Brown never wavered. He continued to practice with the team and continued to wow the coaches with the speed that earned him the third-fastest 40 time (4.34 seconds) at the NFL Scouting Combine.
"My linebackers coach and I have hand-timed 40s for 20 years," Beck said. "One day, we had him at 4.27 twice. We've seen a lot of fast kids over the years, but this kid? Whoo!"
It was that speed, Brown's ability to "catch everything near him" and the close relationship he had with Coffeyville's staff that convinced Beck to take a flier on Brown.
"They had a couple kids that signed SEC scholarships out of high school that he was going against in practice, and he was just tearing it up over there," Beck said. "In 1-on-1s, nobody could guard him, and he had these incredible hands, so after watching that and talking to guys I've known for years, it wasn't a hard decision."
Speed is what enticed Cardinals general manager Steve Keim and coach Bruce Arians to select Brown in the third round (91st overall) of the NFL Draft. Arians has long coveted more speed at the receiver position to take the top off defenses and open things up underneath for receivers Larry Fitzgerald and Michael Floyd and tight ends Rob Housler and John Carlson.
But Arians insists that Brown, who signed a four-year rookie contract Thursday, is more than a fly-route kind of guy.
"He loves going over the middle," Arians said. "As soon as he gets the ball, he's instant. Having had Antonio Brown in Pittsburgh and T.Y. Hilton (in Indianapolis), he's kind of a combination of those two types of guys -- very explosive once he touches the ball but fearless going over the middle.
"If he's on the outside, you better give him a cushion."

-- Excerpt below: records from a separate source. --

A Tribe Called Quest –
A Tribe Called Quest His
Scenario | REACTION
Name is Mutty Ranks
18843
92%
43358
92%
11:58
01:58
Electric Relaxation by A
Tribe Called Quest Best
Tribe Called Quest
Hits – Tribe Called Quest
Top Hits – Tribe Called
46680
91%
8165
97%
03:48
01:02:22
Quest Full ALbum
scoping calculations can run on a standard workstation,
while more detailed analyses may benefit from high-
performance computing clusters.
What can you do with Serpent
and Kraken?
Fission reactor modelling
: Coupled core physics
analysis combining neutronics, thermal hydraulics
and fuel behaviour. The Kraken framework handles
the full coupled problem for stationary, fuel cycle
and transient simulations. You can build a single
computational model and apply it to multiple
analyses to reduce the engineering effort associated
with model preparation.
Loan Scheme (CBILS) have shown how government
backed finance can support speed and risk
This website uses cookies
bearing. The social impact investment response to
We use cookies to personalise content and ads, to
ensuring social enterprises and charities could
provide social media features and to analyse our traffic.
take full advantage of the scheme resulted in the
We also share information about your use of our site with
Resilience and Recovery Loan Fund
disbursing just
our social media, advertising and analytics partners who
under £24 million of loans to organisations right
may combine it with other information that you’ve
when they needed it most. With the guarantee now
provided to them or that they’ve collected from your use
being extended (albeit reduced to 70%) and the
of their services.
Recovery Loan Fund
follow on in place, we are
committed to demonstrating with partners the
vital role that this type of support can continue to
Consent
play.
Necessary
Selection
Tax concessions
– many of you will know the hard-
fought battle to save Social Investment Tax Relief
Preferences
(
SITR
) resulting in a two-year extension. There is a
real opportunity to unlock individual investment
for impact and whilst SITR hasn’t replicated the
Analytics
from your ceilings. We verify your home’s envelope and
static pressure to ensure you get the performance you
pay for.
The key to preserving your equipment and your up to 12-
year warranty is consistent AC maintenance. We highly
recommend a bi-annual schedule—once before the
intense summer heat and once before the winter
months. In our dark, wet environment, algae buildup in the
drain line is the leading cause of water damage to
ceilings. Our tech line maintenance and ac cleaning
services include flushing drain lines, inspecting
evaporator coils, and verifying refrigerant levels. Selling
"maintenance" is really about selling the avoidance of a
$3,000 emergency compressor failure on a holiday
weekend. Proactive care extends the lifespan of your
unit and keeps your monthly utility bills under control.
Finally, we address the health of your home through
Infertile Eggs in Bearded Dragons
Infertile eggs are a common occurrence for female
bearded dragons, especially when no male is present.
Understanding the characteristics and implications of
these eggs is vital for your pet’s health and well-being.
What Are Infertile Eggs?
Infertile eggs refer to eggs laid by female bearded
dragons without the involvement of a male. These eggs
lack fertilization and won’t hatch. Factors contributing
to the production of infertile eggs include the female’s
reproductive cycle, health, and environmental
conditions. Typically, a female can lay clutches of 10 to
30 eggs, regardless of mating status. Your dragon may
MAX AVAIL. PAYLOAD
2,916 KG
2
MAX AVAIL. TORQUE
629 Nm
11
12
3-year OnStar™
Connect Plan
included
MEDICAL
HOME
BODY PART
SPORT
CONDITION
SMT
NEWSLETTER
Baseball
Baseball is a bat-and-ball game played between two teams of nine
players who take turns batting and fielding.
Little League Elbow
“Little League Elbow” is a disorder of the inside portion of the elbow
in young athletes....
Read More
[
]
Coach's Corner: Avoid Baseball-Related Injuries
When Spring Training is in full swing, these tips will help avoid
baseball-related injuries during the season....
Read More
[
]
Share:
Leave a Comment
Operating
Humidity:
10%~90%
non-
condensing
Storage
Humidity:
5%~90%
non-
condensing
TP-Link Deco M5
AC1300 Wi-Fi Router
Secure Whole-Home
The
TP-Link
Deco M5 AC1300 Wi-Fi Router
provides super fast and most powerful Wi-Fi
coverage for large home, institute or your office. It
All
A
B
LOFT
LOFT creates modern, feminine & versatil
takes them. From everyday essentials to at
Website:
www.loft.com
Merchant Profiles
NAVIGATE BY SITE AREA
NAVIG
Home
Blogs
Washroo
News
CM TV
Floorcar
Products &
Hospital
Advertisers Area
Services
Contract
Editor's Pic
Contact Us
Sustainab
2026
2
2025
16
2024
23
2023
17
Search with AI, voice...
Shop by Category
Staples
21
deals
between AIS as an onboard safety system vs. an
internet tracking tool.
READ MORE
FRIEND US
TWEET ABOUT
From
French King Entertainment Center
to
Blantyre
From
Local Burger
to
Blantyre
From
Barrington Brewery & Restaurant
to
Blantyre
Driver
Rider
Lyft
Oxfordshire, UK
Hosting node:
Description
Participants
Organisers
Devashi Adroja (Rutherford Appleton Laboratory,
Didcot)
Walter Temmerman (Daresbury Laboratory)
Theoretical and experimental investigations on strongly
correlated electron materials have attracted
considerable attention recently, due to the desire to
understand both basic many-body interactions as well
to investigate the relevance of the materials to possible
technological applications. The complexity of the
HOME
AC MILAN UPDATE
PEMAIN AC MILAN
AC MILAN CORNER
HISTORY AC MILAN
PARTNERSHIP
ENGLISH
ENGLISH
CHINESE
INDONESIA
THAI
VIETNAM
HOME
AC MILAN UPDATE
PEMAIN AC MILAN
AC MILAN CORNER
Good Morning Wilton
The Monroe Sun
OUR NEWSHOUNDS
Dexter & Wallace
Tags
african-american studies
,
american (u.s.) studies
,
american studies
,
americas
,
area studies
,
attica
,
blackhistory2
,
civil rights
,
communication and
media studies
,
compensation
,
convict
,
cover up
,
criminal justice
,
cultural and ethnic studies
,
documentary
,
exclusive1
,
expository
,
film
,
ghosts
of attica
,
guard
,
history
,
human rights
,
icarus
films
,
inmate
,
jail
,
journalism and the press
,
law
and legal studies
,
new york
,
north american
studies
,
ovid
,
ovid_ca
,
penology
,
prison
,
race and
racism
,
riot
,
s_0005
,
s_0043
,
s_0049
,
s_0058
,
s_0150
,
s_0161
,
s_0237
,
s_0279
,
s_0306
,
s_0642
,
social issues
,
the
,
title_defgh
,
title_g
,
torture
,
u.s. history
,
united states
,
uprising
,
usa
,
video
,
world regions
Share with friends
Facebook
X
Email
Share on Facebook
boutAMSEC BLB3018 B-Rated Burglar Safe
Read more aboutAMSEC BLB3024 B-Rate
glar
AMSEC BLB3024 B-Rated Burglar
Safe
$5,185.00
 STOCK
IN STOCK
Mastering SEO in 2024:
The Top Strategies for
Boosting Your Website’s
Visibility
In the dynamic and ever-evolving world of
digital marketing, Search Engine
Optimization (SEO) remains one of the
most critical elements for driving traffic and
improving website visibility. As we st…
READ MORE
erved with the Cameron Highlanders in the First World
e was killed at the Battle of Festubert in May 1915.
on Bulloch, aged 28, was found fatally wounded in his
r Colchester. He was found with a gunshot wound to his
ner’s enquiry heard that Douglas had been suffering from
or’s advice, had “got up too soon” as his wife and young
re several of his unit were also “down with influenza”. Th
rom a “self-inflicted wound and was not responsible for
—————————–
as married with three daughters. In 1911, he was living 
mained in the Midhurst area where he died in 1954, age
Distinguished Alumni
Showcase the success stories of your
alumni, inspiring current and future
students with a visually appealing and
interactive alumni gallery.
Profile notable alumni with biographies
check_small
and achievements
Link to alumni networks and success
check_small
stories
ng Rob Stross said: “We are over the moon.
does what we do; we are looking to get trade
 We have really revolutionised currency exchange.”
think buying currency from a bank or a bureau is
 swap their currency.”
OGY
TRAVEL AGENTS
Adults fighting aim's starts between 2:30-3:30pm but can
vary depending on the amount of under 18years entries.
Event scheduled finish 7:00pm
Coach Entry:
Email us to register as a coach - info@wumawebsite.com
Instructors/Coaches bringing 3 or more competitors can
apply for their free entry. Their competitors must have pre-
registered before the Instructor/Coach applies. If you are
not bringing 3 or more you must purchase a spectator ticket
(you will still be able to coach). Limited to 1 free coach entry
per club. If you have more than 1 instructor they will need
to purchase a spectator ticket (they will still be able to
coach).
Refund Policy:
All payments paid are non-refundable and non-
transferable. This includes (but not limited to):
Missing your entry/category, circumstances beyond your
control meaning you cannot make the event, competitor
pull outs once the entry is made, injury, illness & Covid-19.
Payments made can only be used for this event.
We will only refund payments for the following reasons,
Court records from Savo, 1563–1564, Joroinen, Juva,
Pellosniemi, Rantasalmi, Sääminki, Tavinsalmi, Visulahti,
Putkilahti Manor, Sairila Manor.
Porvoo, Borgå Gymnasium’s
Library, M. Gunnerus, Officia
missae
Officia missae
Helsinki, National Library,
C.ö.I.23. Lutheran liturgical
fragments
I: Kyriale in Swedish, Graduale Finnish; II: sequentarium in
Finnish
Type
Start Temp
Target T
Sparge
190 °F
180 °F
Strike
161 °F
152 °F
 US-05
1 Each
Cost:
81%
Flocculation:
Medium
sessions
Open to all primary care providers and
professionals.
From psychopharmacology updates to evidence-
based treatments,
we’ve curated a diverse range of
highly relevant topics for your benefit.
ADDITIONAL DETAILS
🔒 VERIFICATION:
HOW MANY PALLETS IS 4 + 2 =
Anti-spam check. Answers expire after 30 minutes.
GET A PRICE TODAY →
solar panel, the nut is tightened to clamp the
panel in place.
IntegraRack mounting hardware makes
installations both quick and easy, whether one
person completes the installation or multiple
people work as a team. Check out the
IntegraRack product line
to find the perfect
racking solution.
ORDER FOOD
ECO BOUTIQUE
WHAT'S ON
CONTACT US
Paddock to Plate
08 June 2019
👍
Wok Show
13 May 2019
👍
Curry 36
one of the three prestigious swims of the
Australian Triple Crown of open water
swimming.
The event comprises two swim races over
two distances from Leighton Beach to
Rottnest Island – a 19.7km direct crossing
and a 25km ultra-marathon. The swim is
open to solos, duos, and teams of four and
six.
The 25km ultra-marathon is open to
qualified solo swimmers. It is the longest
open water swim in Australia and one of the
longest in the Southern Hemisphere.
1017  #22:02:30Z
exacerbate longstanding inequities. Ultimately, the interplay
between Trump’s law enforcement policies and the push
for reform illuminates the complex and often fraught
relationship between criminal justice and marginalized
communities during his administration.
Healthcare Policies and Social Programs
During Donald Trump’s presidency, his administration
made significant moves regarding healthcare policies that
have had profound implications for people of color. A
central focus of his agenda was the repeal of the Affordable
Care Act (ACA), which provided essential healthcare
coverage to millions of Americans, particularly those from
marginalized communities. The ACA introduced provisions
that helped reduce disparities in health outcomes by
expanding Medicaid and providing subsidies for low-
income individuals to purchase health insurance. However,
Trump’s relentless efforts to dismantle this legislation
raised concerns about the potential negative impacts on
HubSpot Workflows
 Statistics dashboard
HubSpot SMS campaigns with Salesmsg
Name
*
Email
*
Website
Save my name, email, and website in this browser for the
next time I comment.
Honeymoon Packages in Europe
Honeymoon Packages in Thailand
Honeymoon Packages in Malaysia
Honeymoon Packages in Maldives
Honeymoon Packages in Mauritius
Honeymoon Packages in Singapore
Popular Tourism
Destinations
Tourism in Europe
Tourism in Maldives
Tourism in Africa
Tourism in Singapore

Brown admits that entering an NFL camp has been eye-opening.
"I learn from Michael (Floyd) and (Larry) Fitzgerald every time they go up, just to learn and see if I can do what those guys do," he said. "It's actually crazy, but you can't be too excited. You just have to do what you can do and focus on helping the team."
While the transition from Division II to the NFL is steep, Rolls insists it won't be too steep for Brown.
"John Brown will be in the league for a while, mainly because he'll do everything right," Rolls said. "The Cardinals don't have to worry about this man's character. He's not going to shortchange them. They'll get their money's worth.
"John doesn't have to be motivated to do the right thing; he has that down. His life has taught him that, and he's a self-made man. He's got a big ol' heart, and there's no give in him. He doesn't pull up and he never lets off the throttle."